== Work required ==
Restate the entries word for word, omitting nothing.

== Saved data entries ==
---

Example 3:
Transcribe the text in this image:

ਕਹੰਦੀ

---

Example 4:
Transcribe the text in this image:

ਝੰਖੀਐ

== Response to the task ==
---

Example 3:
Transcribe the text in this image:

ਕਹੰਦੀ

---

Example 4:
Transcribe the text in this image:

ਝੰਖੀਐ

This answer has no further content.